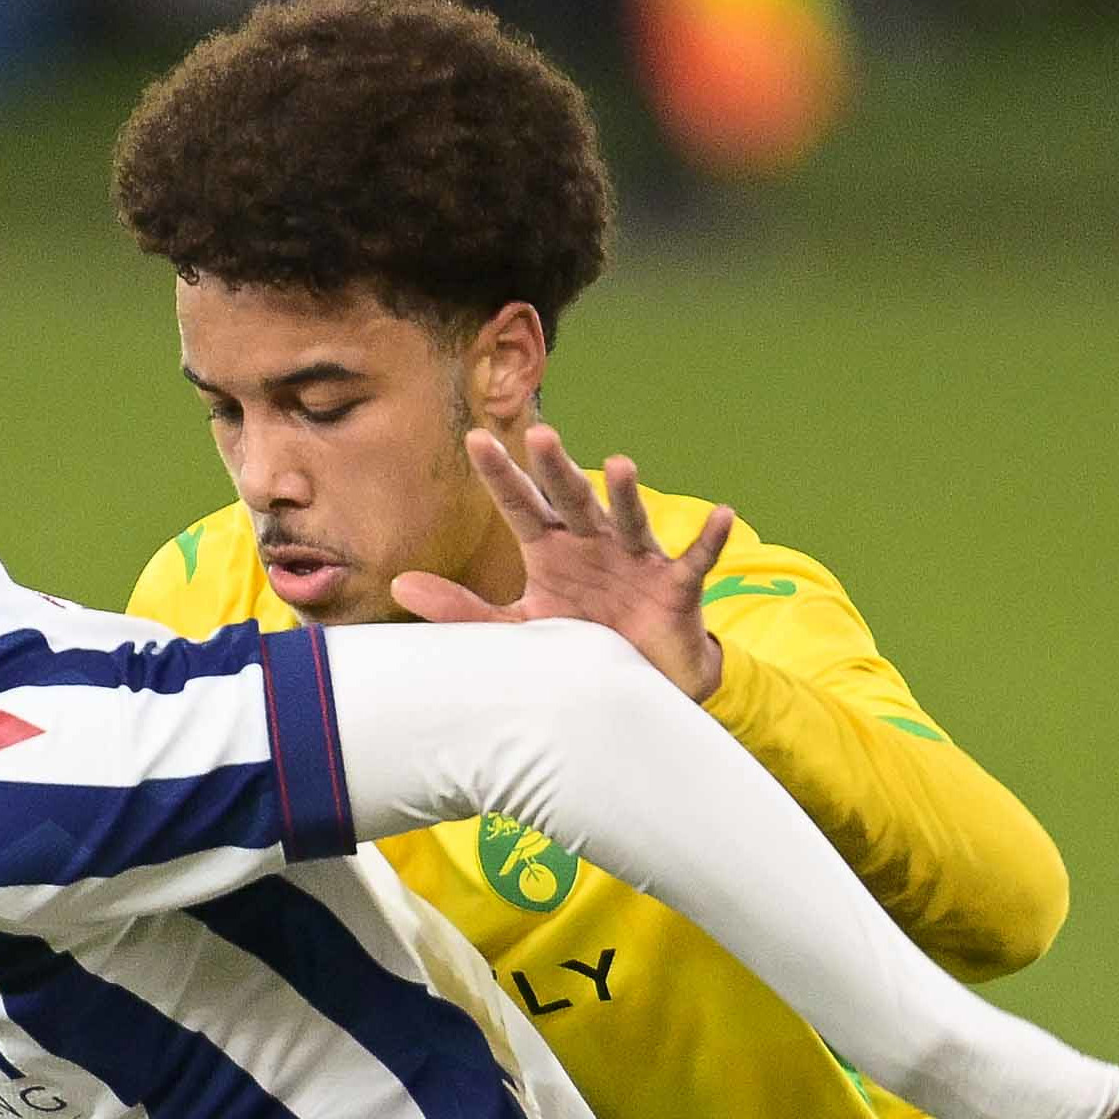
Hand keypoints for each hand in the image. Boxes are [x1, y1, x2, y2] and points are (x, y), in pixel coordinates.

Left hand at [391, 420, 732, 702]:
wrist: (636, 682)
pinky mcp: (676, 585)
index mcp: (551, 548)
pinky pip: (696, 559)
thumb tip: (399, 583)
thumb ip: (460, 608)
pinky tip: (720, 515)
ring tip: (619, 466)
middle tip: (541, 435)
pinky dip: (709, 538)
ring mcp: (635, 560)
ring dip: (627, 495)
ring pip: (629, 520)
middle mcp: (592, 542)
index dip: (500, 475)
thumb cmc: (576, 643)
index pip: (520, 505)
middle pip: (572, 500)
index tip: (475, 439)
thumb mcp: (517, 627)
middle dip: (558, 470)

--

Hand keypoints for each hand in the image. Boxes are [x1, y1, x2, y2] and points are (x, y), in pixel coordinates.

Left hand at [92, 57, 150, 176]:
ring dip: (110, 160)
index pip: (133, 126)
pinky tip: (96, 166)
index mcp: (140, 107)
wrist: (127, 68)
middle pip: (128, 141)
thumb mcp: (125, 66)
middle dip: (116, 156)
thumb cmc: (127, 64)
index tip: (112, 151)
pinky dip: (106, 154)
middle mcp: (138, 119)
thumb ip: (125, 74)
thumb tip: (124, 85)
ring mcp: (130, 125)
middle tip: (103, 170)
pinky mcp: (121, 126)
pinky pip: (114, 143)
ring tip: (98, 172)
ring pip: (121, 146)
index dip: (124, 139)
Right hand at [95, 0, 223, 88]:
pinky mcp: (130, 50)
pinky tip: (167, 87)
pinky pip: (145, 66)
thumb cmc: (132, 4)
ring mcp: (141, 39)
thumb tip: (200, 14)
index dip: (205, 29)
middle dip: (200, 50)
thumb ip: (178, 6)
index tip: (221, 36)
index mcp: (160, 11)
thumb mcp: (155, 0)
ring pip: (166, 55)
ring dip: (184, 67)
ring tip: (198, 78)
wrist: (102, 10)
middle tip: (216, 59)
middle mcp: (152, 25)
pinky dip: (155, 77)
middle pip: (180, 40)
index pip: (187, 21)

:: YOUR ASSIGNMENT ::
Return a copy of each line in the records above that has "index" in it.

:: EXERCISE ANSWER ::
index mcp: (551, 548)
index dip: (500, 475)
index pip: (520, 505)
index tip: (475, 439)
index pip: (133, 126)
index mcp: (140, 107)
index tip: (112, 151)
index dip: (124, 139)
index dip: (205, 29)
index tip: (221, 36)
index mcp: (160, 11)
index pip: (187, 21)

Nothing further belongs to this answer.